Survival of wildlife reserves under threat in Namibia

by ceasehunger

When radio host Tashia Kalondo visited a conservancy in Namibia, she didn’t realize just how close she would get to the wildlife. Ms. Kalondo had travelled widely and seen wildlife before, but when the camp staff said they’d have to camouflage the gate to their campsite with shrubs to prevent elephants from coming in overnight, she found it hard to believe. “I laughed because, what a joke, right?” she recalls. “Wrong!”

African elephants (file)

The next morning, she found tracks made by elephants, which, during the night, had loped silently in, just a stone’s throw from where Kalondo was sleeping. “My mind was blown,” she remembers.

Conservation and sustainable development

Namibia has 86 communal conservancies, which are run by the local residents, and are highly appreciated by tourists. Their desert landscapes of ochre sand, black rock, shining blue skies are stunning, and an array of wildlife species, including black rhinos, lions, cheetahs, hyenas, and zebras, roam the land.

Communal conservancies play an important role in sustainable development. People who live on conservancy land are granted rights to utilize wildlife sustainably, which include the harvesting of meat and the sale of trophy hunting rights, both based upon regulation and quotas. This way they benefit from wildlife management and tourism, and have less incentive to trade illegally in animal parts.
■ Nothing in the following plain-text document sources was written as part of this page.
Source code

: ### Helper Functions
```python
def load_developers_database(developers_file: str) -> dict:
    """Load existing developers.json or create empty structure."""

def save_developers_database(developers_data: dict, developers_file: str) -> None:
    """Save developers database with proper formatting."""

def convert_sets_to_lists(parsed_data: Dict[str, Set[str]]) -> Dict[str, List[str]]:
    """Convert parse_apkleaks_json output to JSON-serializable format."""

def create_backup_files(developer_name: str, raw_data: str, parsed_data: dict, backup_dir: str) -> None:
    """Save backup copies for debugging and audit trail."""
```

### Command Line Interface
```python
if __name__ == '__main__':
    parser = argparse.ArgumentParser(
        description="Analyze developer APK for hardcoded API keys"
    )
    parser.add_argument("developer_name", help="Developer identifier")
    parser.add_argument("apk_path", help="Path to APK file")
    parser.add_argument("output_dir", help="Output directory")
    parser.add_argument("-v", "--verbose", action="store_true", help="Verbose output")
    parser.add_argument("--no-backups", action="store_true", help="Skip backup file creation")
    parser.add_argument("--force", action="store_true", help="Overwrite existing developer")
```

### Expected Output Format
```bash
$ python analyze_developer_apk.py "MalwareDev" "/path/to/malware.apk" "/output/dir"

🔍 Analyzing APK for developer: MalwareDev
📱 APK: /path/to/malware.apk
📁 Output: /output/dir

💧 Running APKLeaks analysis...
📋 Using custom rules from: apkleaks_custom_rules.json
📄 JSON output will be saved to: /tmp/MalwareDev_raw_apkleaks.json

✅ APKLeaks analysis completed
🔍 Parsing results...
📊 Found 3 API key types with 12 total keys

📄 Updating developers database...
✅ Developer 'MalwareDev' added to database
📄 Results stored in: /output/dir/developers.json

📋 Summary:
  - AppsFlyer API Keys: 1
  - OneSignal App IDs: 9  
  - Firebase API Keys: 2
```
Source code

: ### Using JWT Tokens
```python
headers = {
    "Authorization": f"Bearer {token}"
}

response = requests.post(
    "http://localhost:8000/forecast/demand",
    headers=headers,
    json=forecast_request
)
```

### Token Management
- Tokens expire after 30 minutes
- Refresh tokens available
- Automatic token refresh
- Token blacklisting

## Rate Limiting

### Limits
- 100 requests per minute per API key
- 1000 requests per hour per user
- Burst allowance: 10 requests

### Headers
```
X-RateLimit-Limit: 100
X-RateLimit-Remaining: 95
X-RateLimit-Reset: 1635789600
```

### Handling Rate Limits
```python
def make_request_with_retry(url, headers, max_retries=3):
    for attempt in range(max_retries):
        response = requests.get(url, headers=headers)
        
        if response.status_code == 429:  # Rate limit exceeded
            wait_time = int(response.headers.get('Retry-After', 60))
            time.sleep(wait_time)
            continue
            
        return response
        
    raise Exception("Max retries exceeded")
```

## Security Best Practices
The conservancies protect and even recover wildlife, building back the population of animals lost to poachers. In 2019, poaching in Namibian conservancies decreased by more than 60% over the preceding year, thanks to greater intelligence and law enforcement operations — supported by the UN Development Programme (UNDP) — and tougher sentences and fines.

Zero tourists

This success now risks being undermined by COVID-19. Compared to other countries, the health toll of the virus has been relatively low, thanks largely to a ban on international arrivals put in place by the Namibian government in March. However, the impact on the economy, and tourism in particular, has been devastating: Namibia’s Ministry of Tourism is expecting zero tourist arrivals for the entirety of 2020.

Tashia Kalondo (centre) is a popular radio host in Namibia, by UN Namibia

Tashia Kalondo is from Namibia, where she’s a popular radio personality, but most tourists come from Europe, the US, China, and neighbouring African countries. In 2019, there were 1.7 million foreign visitors — that’s in a country of 2.5 million people. The conservancies alone bring in $3.2 million in income, not to mention $3.5 million in annual staff salaries. That’s a lot of money in a country that falls in the bottom third of the Human Development Index: nearly a third of Namibians are poor.

Due to the pandemic, tens of thousands of conservancy jobs are in jeopardy. With many people more desperate for food and income than before, poaching is expected to increase, yielding valuable products such as elephant tusks, rhino horns, or simply meat for local consumption. 

“Namibia is facing three challenges at once,” explains Alka Bhatia, UNDP Namibia Resident Representative. “There’s the pandemic. There’s the economic crisis. And then there’s the threat of increased poaching, which strikes a blow to the tourist industry and the economy.”

‘Conservancies must survive’

In response, UNDP  and the World Health Organization (WHO) are supporting the government by procuring medical supplies. UNDP also collaborated with the United Nations Information Centre (UNIC) in the capital, Windhoek, and WHO on health education initiatives, to slow the spread of the coronavirus

The conservancies are one of the biggest tent poles holding up the national economy. If they fall, then a lot more will collapse around them. Alka Bhatia, Namibia Resident Representative, UNDP

In addition, UNDP partnered with a local online shop to launch an e-commerce platform to help informal traders regain some of their lost income. And the agency made a grant to conservancies to stay afloat, covering their salaries and anti-poaching work. That’s just the latest move in years of support that UNDP has provided to the conservancies, including training and equipment to fight fires, and help with fire and land management policy.

“For the long-term health of the Namibian economy, the communal conservancies must survive,” says Ms. Bhatia. “The conservancies are one of the biggest tent poles holding up the national economy. If they fall, then a lot more will collapse around them.” 

It’s not just the economy that will be affected. The loss of natural areas, as well as the poaching and consumption of wildlife, increase the chance that viruses will jump from animals to humans. That means more zoonotic infectious diseases — such as Ebola or HIV/AIDS that pass from animals to humans — which leads to more economic crises, more poverty, more hunger. By protecting flora and fauna, conservancies act as a natural buffer against disease.

“The human-wildlife relationship is an intricate one,” says Ms. Kalondo, reflecting on her conservancy visit. “Besides admiring the wildlife, I spent time with some community members, including a Himba tribe settlement. I saw first-hand people and wildlife living together.” Her experience points to one of the greatest values of the conservancies. 

“Conservancies create jobs. They provide jaw-dropping experiences of wildlife,” says Ms. Bhatia. “But they also give us something else. They provide a lesson on how to coexist with the natural world. It’s a lesson we should all be mindful of.”